In the heart of Brescia stand the stately ruins of ancient Roman Brixia, complete with Capitol, Theater and Forum. After ten years' restoration work and redevelopment, the entire area has now become the “Archaeological Park of Roman Brixia,” set in the urban fabric of the medieval and Renaissance city.

The archaeological park, covering 4,200 square meters (over 45,200 square feet), may be visited from the underground upwards, thus allowing tourists to time-travel from the Republican to the Imperial era, from the park's subterranean treasures to the overt structure and buildings.

In 2013, local authorities reopened the city's ancient Capitolium – a temple dedicated to the Capitoline Triad Jove, Juno and Minerva, or the top three gods worshipped by the Romans on the Capitoline Hill.

The temple's three inner chambers are now visible, with the original polychrome floors and fragments of the colossal statues venerated by the Brescia population of two thousand years ago.

In the fall of 2014, the tour was extended to the Roman Theater flanking the Capitolium, which is considered one of the largest in northern Italy.

The Capitol we can see today dates from the year 73 AD. It was built by Emperor Vespasian above a pre-existing Republican shrine of the first century BC. The latter was made up of four small temples laid out side by side; rather than have them razed to the ground, Vespasian had them filled up and used as a foundation for the new Capitol. When archaeologists dug into the subsoil, one of the older sanctuary's four inner chambers or cellae was uncovered, nearly intact – the westernmost cella.

Entering this surviving inner chamber, called Cella IV, is a breathtaking experience. You suddenly find yourself treading the original floor, a large mosaic of white tesserae with a black frame, irregularly laid in order to create a “rush matting” effect. The wall decorations have come down to us in perfect condition, with very bright, lively colors: the painters of 89-75 BC created the airy illusion of a fringe curtain along the lower half of the wall, hanging from the temple's columns and adorned with garlands, ribbons and red wave patterns, opening onto glimpses of the underlying squared-block masonry surface (green ashlar).

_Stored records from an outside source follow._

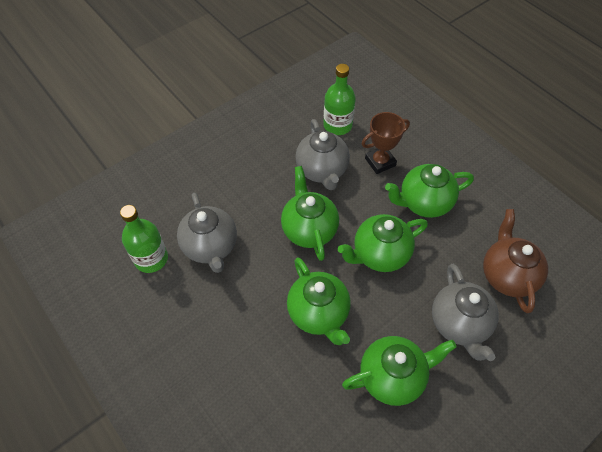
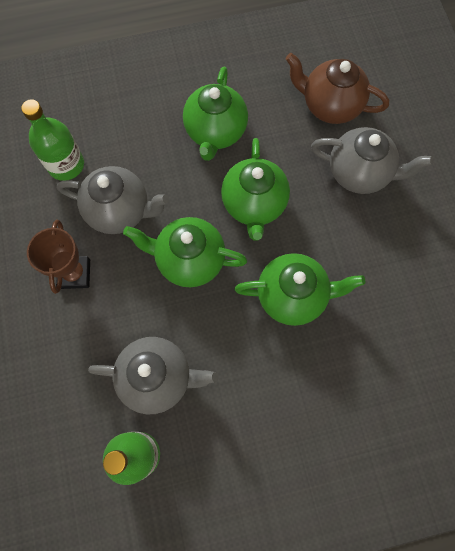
camera: 65 degrees left, 15 degrees up
(380, 162) = (142, 147): brown trophy -> brown trophy (75, 274)
(392, 376) = (386, 258): green teapot -> none

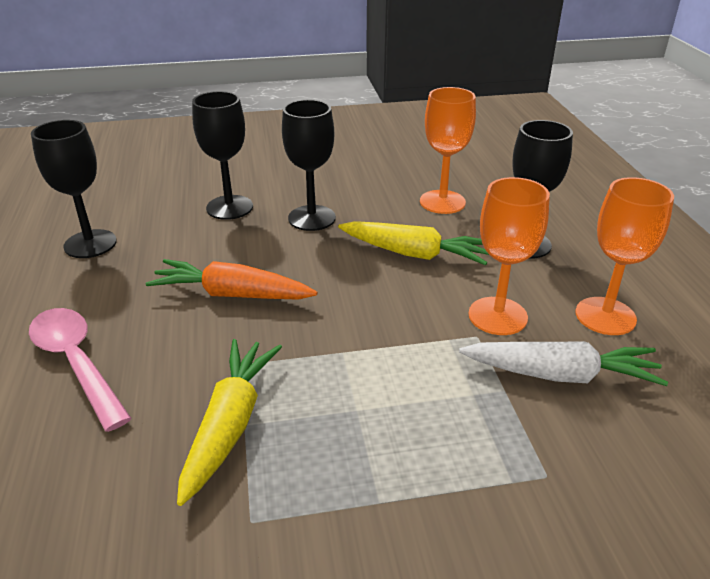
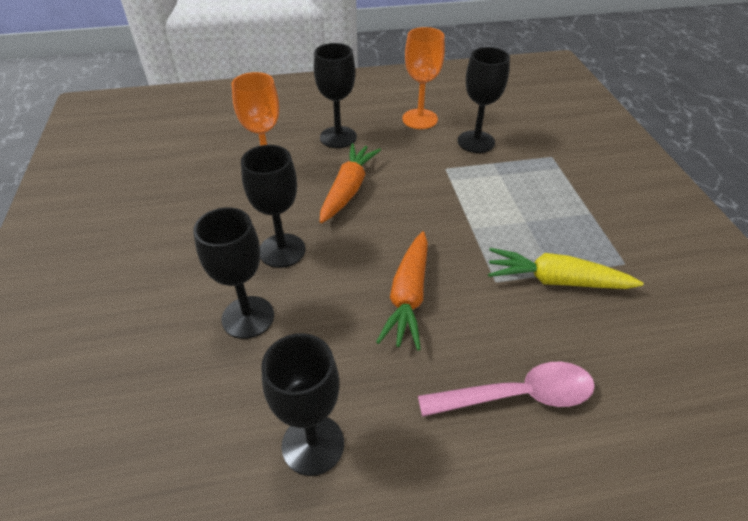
camera: 90 degrees left, 10 degrees up
(76, 363) = (518, 395): pink spoon -> pink spoon turned 150 degrees counterclockwise
(414, 254) = (348, 189): yellow carrot -> orange carrot
(497, 316) = (424, 158): orange goblet -> none
(561, 375) = (476, 142): white carrot -> black goblet

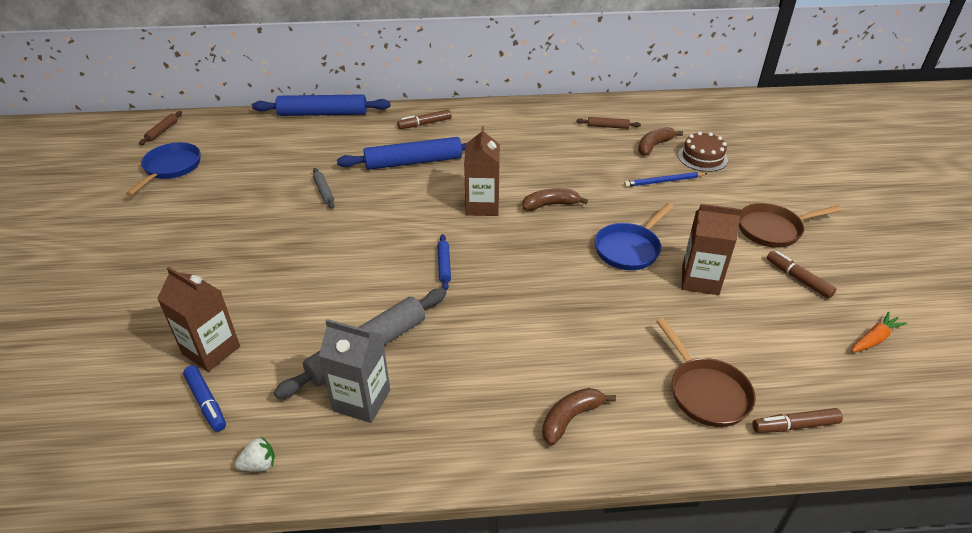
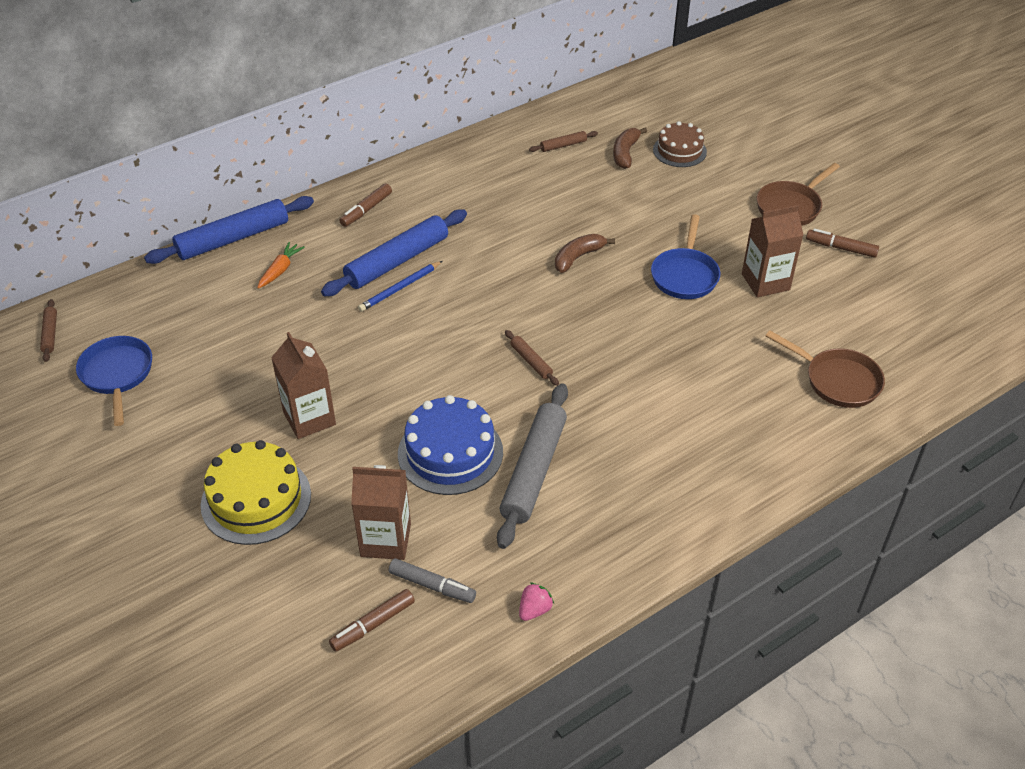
camera: 30 degrees left, 5 degrees up
(162, 281) = (256, 499): none -> yellow cake
(206, 402) = (432, 585): blue marker -> grey marker
(259, 465) = (534, 610): white strawberry -> pink strawberry
(320, 307) = (450, 453): none -> blue cake
(324, 191) = (332, 333): grey rolling pin -> none
(361, 400) = (571, 516): grey carton -> none
(444, 265) = (531, 361): blue rolling pin -> brown rolling pin
(482, 206) = (513, 284): brown carton -> brown carton (309, 418)
(570, 418) = (753, 450): brown banana -> none
(664, 181) = (663, 191): blue pencil -> blue pencil (400, 288)
(795, 426) = (917, 378): brown marker -> brown marker (373, 624)
(874, 339) = (928, 280): orange carrot -> orange carrot (280, 270)

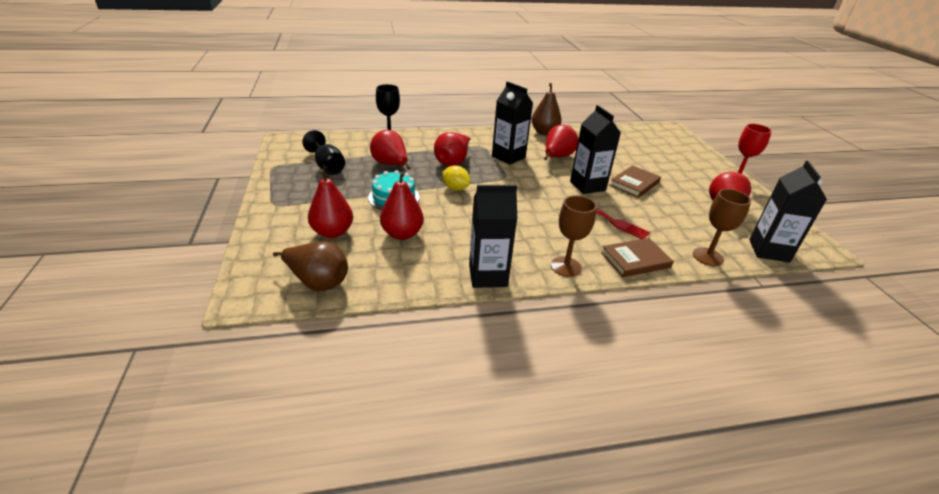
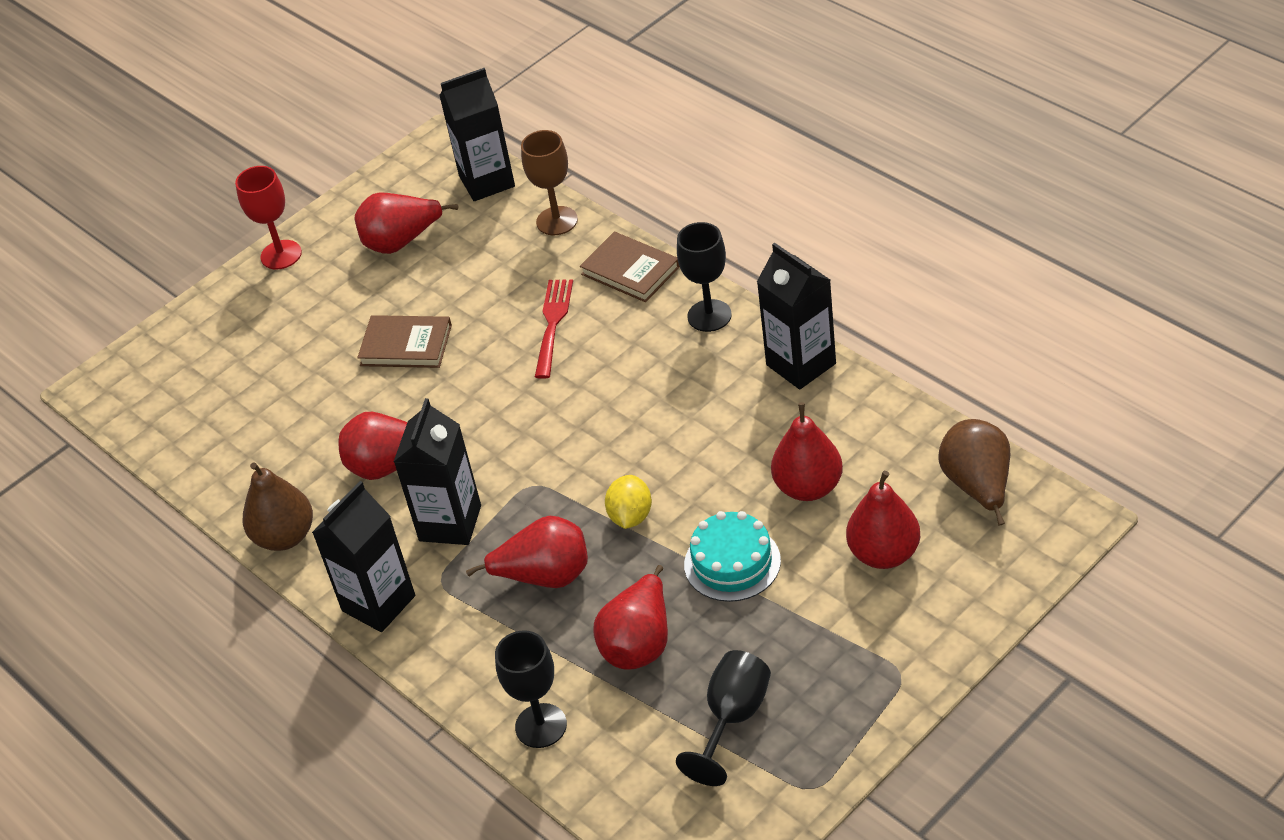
camera: 115 degrees left, 10 degrees up
(566, 266) = (709, 316): brown goblet -> black goblet
(587, 186) = (466, 387): black carton -> black carton (378, 603)

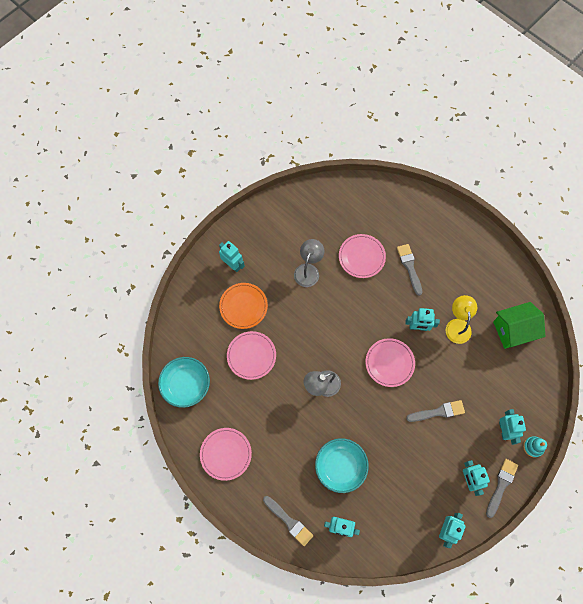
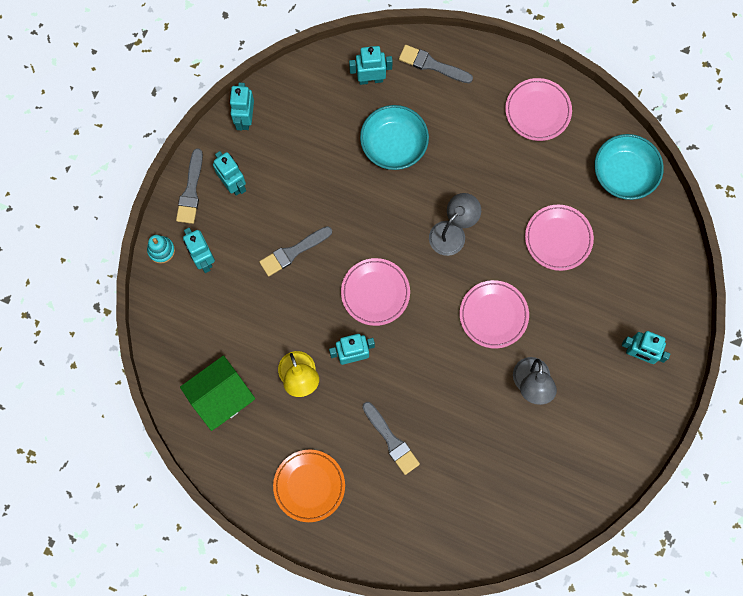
camera: 160 degrees right, 5 degrees up
(243, 306) = (597, 300): orange plate -> orange plate (309, 486)
(361, 257) = (464, 431): pink plate -> pink plate (493, 315)

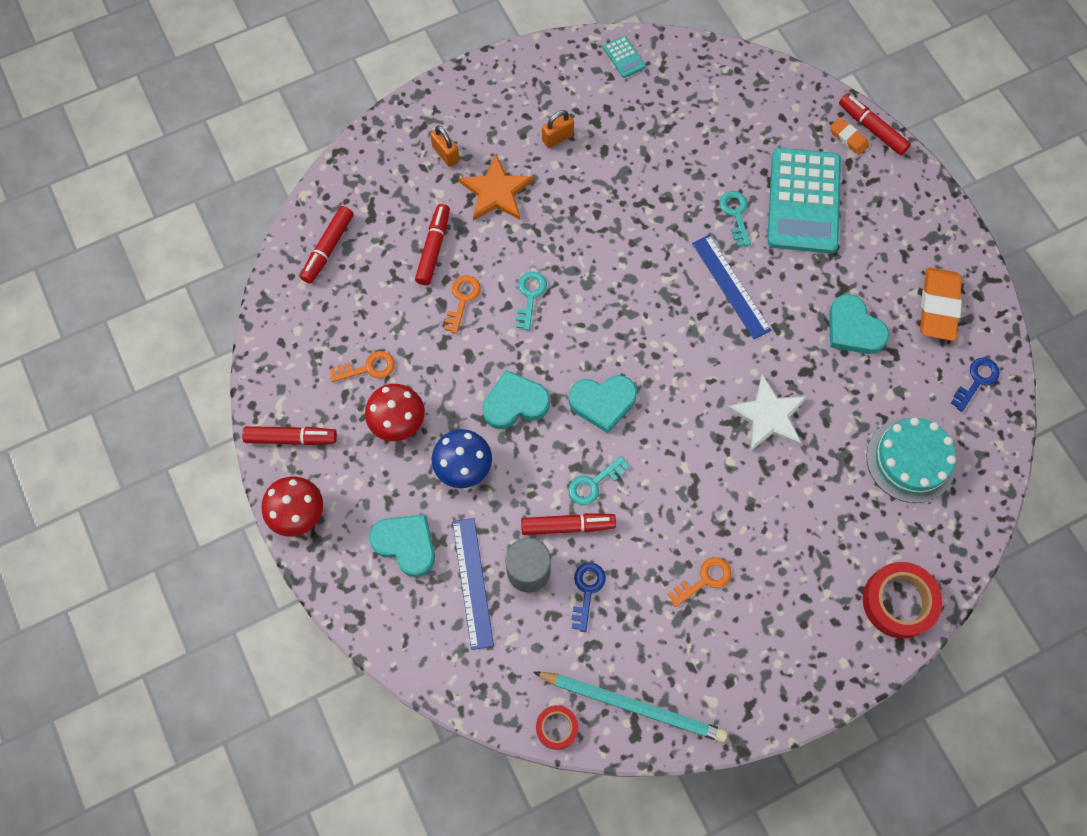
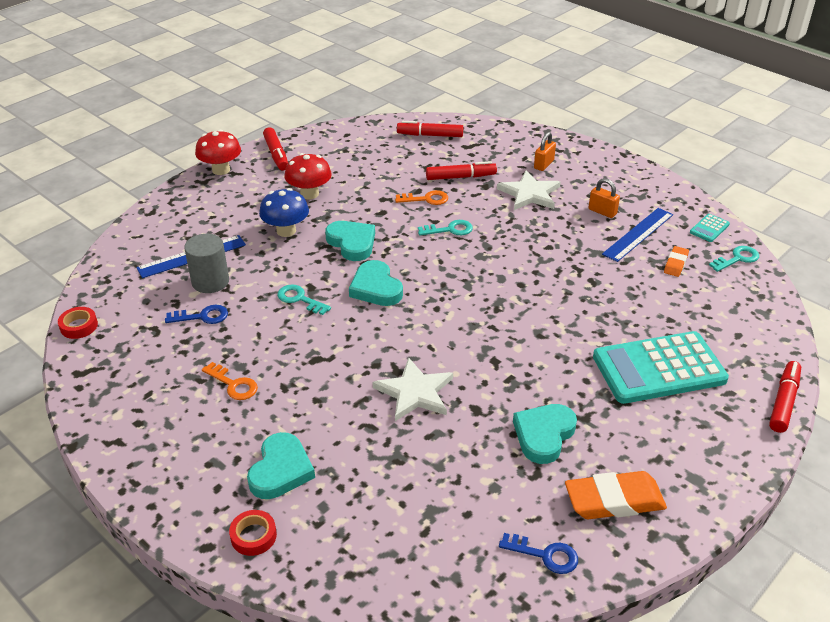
camera: 70 degrees right, 30 degrees down
(368, 368) = (346, 172): orange key -> none
(406, 544) = (213, 219): turquoise heart -> turquoise heart (281, 470)
(496, 192) = (529, 193): orange star -> white star
(567, 526) = (256, 293): red marker -> none
(633, 706) = (105, 365): turquoise pencil -> none
(730, 286) = (533, 339): blue ruler -> blue ruler (638, 234)
(735, 214) = (609, 326): turquoise key -> turquoise key (737, 259)
(848, 138) = (756, 386): orange eraser -> orange eraser (675, 264)
(899, 601) = (253, 536): red tape -> red tape, size x0.56
(910, 460) = (419, 513): turquoise cake -> none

The time-traveling itinerary continues above-ground, where visitors enter Vespasian's Capitol Temple with its amazing original floors in opus sectile – marble floor inlay in various types and colors (ancient yellow, Pavonazzo marble and African marble), its skirting board – also original – in cipolin (another kind of marble); as well as fragments of an enormous statue representing Jove, which was worshipped in the central chamber of the temple.

Leaving the thrills of the Capitol behind, visitors can go on to the Roman Theater of the Augustan era (late first century BC, early first century AD). The theater, at the foot of Mount Cidnus (actually more of a hill), was in use until the 5th century AD. Subsequently, it collapsed in several places and was repeatedly plundered, eventually turning into an open quarry that provided stones and marble used in building medieval Brescia.